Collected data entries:
....

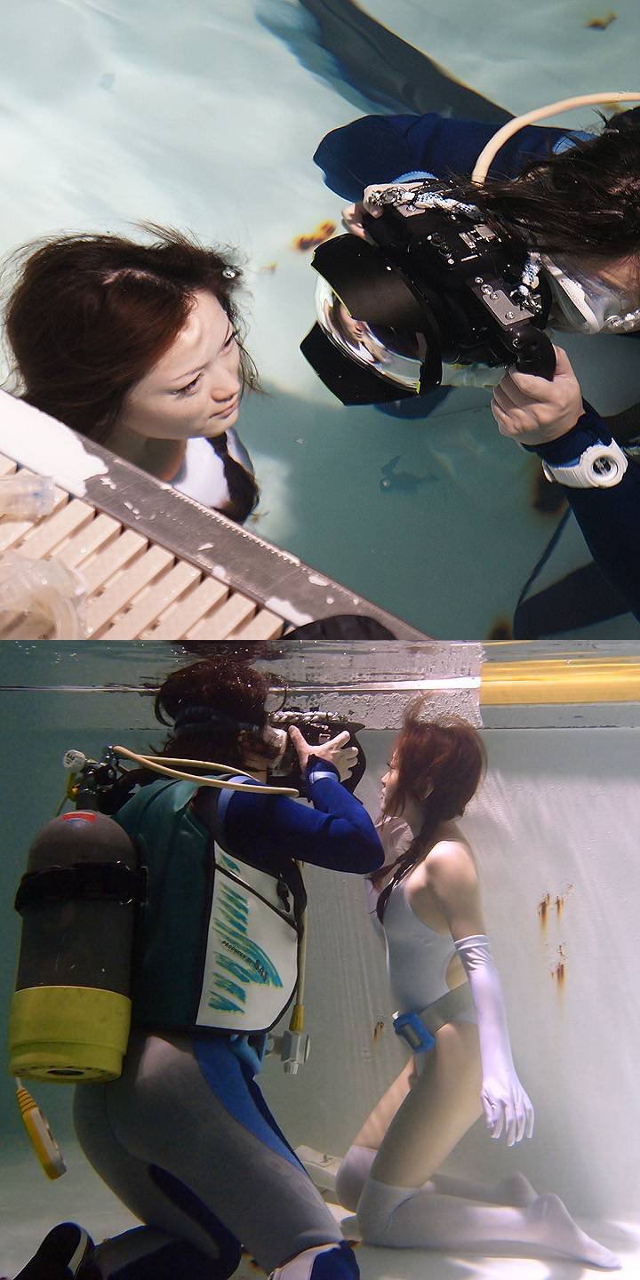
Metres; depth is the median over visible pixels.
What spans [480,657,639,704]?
yellow pipe
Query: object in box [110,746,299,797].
hose
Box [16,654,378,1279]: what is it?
person
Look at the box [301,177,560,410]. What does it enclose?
camera
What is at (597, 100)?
hose
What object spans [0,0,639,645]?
water
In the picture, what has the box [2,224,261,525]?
person
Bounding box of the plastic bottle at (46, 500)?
[0,471,55,521]
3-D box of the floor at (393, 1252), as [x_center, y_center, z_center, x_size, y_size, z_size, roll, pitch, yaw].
[0.020,1.560,2.591,3.457,0.180,2.596,1,10,2]
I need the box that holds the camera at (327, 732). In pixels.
[265,708,366,794]
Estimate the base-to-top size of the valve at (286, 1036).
0.085 m
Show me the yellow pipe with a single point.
(551, 689)
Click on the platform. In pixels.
(181, 551)
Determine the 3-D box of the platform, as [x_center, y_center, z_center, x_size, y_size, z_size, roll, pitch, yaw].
[-0.273,-0.060,1.390,0.930,0.233,0.738,1,10,2]
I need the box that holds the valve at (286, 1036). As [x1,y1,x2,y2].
[274,1018,311,1074]
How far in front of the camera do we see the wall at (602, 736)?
3.45 m
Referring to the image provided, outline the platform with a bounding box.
[0,391,423,651]
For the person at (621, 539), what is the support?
in the water at (275, 239)
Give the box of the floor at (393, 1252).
[0,1144,639,1279]
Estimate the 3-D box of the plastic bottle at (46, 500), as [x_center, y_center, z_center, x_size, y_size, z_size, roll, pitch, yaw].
[-0.329,-0.143,1.369,0.130,0.058,0.074,1,10,2]
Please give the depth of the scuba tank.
1.98 m
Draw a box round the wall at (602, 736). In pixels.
[0,704,639,1232]
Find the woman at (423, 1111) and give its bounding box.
[341,698,621,1267]
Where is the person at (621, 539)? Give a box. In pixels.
[309,94,639,640]
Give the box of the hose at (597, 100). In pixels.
[472,91,639,184]
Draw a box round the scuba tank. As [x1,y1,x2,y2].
[8,775,140,1085]
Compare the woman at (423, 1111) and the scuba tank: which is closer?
the scuba tank
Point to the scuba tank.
(99, 964)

....

* [Work required] Leaving the pictures behind, return every line above exactly.

* [Written reply]
Metres; depth is the median over visible pixels.
What spans [480,657,639,704]?
yellow pipe
Query: object in box [110,746,299,797].
hose
Box [16,654,378,1279]: what is it?
person
Look at the box [301,177,560,410]. What does it enclose?
camera
What is at (597, 100)?
hose
What object spans [0,0,639,645]?
water
In the picture, what has the box [2,224,261,525]?
person
Bounding box of the plastic bottle at (46, 500)?
[0,471,55,521]
3-D box of the floor at (393, 1252), as [x_center, y_center, z_center, x_size, y_size, z_size, roll, pitch, yaw].
[0.020,1.560,2.591,3.457,0.180,2.596,1,10,2]
I need the box that holds the camera at (327, 732). In pixels.
[265,708,366,794]
Estimate the base-to-top size of the valve at (286, 1036).
0.085 m
Show me the yellow pipe with a single point.
(551, 689)
Click on the platform. In pixels.
(181, 551)
Determine the 3-D box of the platform, as [x_center, y_center, z_center, x_size, y_size, z_size, roll, pitch, yaw].
[-0.273,-0.060,1.390,0.930,0.233,0.738,1,10,2]
I need the box that holds the valve at (286, 1036). As [x1,y1,x2,y2].
[274,1018,311,1074]
How far in front of the camera do we see the wall at (602, 736)?
3.45 m
Referring to the image provided, outline the platform with a bounding box.
[0,391,423,651]
For the person at (621, 539), what is the support?
in the water at (275, 239)
Give the box of the floor at (393, 1252).
[0,1144,639,1279]
Estimate the 3-D box of the plastic bottle at (46, 500), as [x_center, y_center, z_center, x_size, y_size, z_size, roll, pitch, yaw].
[-0.329,-0.143,1.369,0.130,0.058,0.074,1,10,2]
Please give the depth of the scuba tank.
1.98 m
Draw a box round the wall at (602, 736). In pixels.
[0,704,639,1232]
Find the woman at (423, 1111) and give its bounding box.
[341,698,621,1267]
Where is the person at (621, 539)? Give a box. In pixels.
[309,94,639,640]
Give the box of the hose at (597, 100). In pixels.
[472,91,639,184]
Draw a box round the scuba tank. As [x1,y1,x2,y2].
[8,775,140,1085]
Compare the woman at (423, 1111) and the scuba tank: which is closer?
the scuba tank
Point to the scuba tank.
(99, 964)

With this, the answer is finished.